Army leaders have said repeatedly that capable soldiers will be forced to leave the military because of the speedy drawdown. The crunch could intensify if lawmakers fail to repeal the forced federal budget cuts known as sequestration, which could cause the Army to cut another 30,000 active-duty positions.

“They’re in the Army now, and in other times they’d probably continue to stay in the Army. But this is not normal times,” then-Army Vice Chief of Staff Gen. John Campbell told Stars and Stripes in June.

The Army has not described the criteria it used in the boards. The New York Times recently obtained an internal Army report that showed enlisted soldiers who became officers were far more likely to be chosen for an early separation than those who became officers after attending West Point.

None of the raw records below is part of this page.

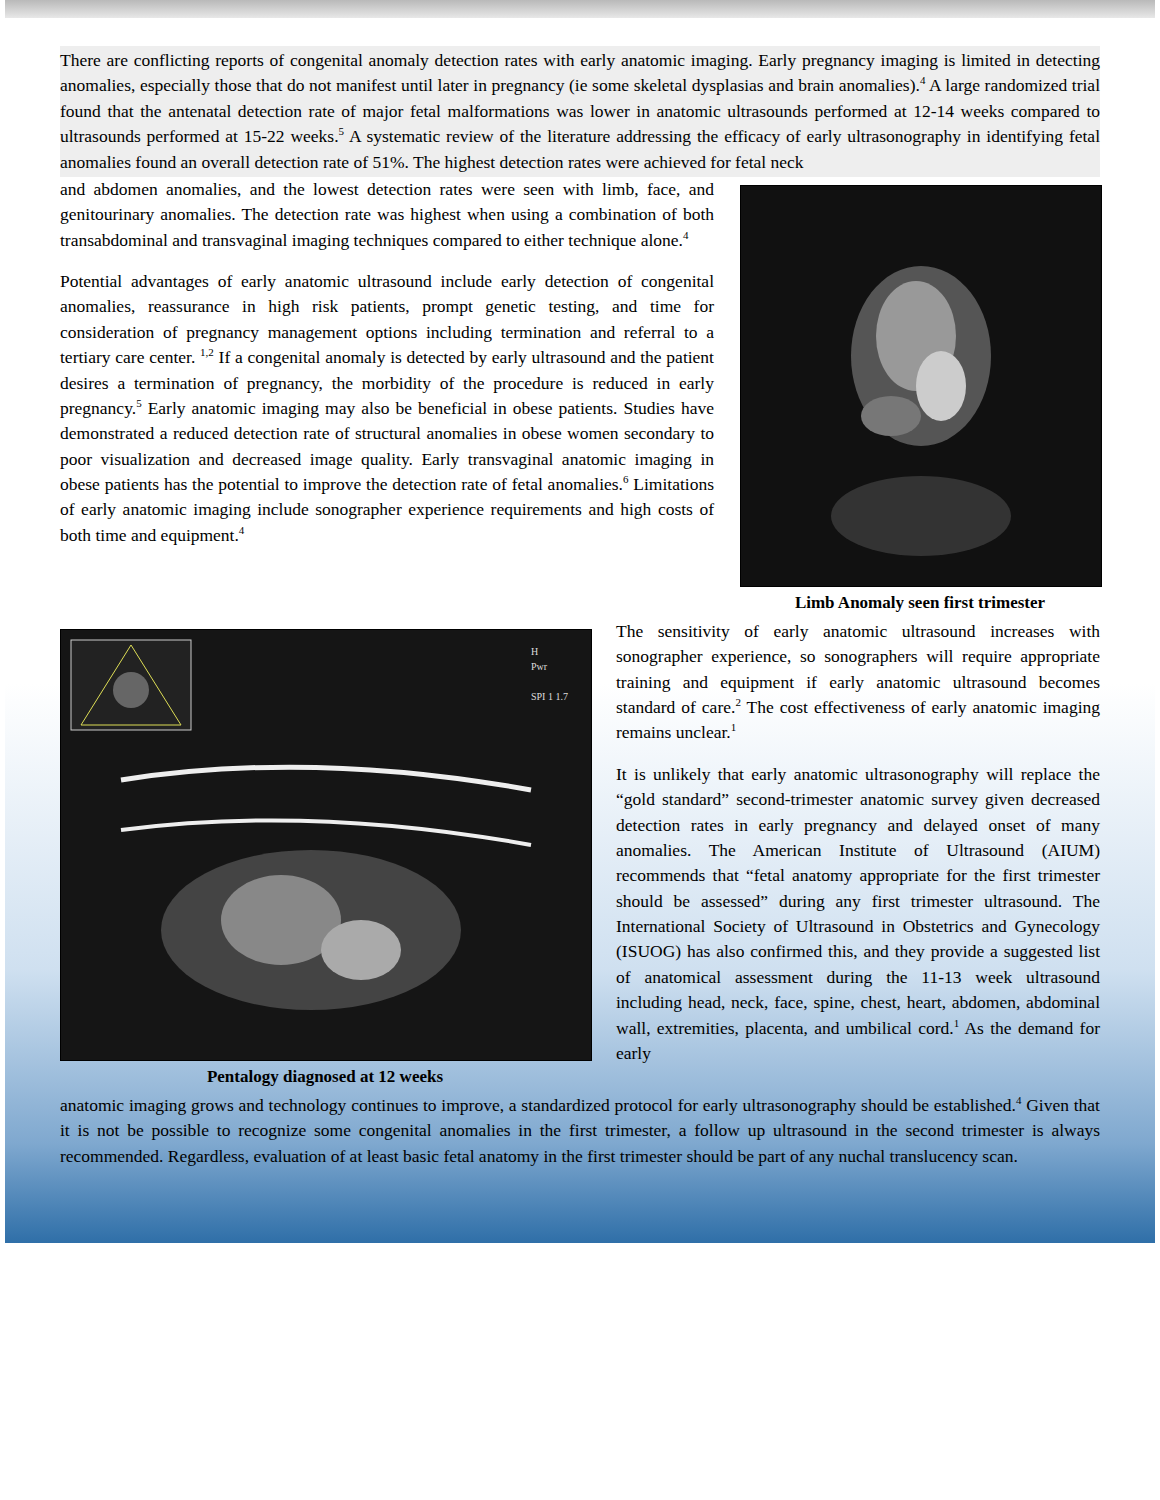There are conflicting reports of congenital anomaly detection rates with early anatomic imaging. Early pregnancy imaging is limited in detecting anomalies, especially those that do not manifest until later in pregnancy (ie some skeletal dysplasias and brain anomalies).4 A large randomized trial found that the antenatal detection rate of major fetal malformations was lower in anatomic ultrasounds performed at 12-14 weeks compared to ultrasounds performed at 15-22 weeks.5 A systematic review of the literature addressing the efficacy of early ultrasonography in identifying fetal anomalies found an overall detection rate of 51%. The highest detection rates were achieved for fetal neck
Limb Anomaly seen first trimester
and abdomen anomalies, and the lowest detection rates were seen with limb, face, and genitourinary anomalies. The detection rate was highest when using a combination of both transabdominal and transvaginal imaging techniques compared to either technique alone.4
Potential advantages of early anatomic ultrasound include early detection of congenital anomalies, reassurance in high risk patients, prompt genetic testing, and time for consideration of pregnancy management options including termination and referral to a tertiary care center. 1,2 If a congenital anomaly is detected by early ultrasound and the patient desires a termination of pregnancy, the morbidity of the procedure is reduced in early pregnancy.5 Early anatomic imaging may also be beneficial in obese patients. Studies have demonstrated a reduced detection rate of structural anomalies in obese women secondary to poor visualization and decreased image quality. Early transvaginal anatomic imaging in obese patients has the potential to improve the detection rate of fetal anomalies.6 Limitations of early anatomic imaging include sonographer experience requirements and high costs of both time and equipment.4
Pentalogy diagnosed at 12 weeks
The sensitivity of early anatomic ultrasound increases with sonographer experience, so sonographers will require appropriate training and equipment if early anatomic ultrasound becomes standard of care.2 The cost effectiveness of early anatomic imaging remains unclear.1
It is unlikely that early anatomic ultrasonography will replace the “gold standard” second-trimester anatomic survey given decreased detection rates in early pregnancy and delayed onset of many anomalies. The American Institute of Ultrasound (AIUM) recommends that “fetal anatomy appropriate for the first trimester should be assessed” during any first trimester ultrasound. The International Society of Ultrasound in Obstetrics and Gynecology (ISUOG) has also confirmed this, and they provide a suggested list of anatomical assessment during the 11-13 week ultrasound including head, neck, face, spine, chest, heart, abdomen, abdominal wall, extremities, placenta, and umbilical cord.1 As the demand for early
anatomic imaging grows and technology continues to improve, a standardized protocol for early ultrasonography should be established.4 Given that it is not be possible to recognize some congenital anomalies in the first trimester, a follow up ultrasound in the second trimester is always recommended. Regardless, evaluation of at least basic fetal anatomy in the first trimester should be part of any nuchal translucency scan.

Some of the officers being chosen for early retirements were noncommissioned officers during the Iraq and Afghanistan wars. They were encouraged to apply to become officers to meet the Army’s then-growing demand for junior officers to lead platoons and companies on the battlefield.

“The Army was asking NCOs to become officers because they were short,” said the JBLM officer who spoke to The News Tribune. He deployed to both wars as an officer.

He was blindsided when he was chosen for an early separation this summer because his command had told him he looked like a strong candidate to stay in the Army.

“It seemed like a mistake,” he said.

Now he’s trying to figure out what he’ll do after leaving the military.

“Well, I’m trying to start networking, which is something I had not thought about before,” he said.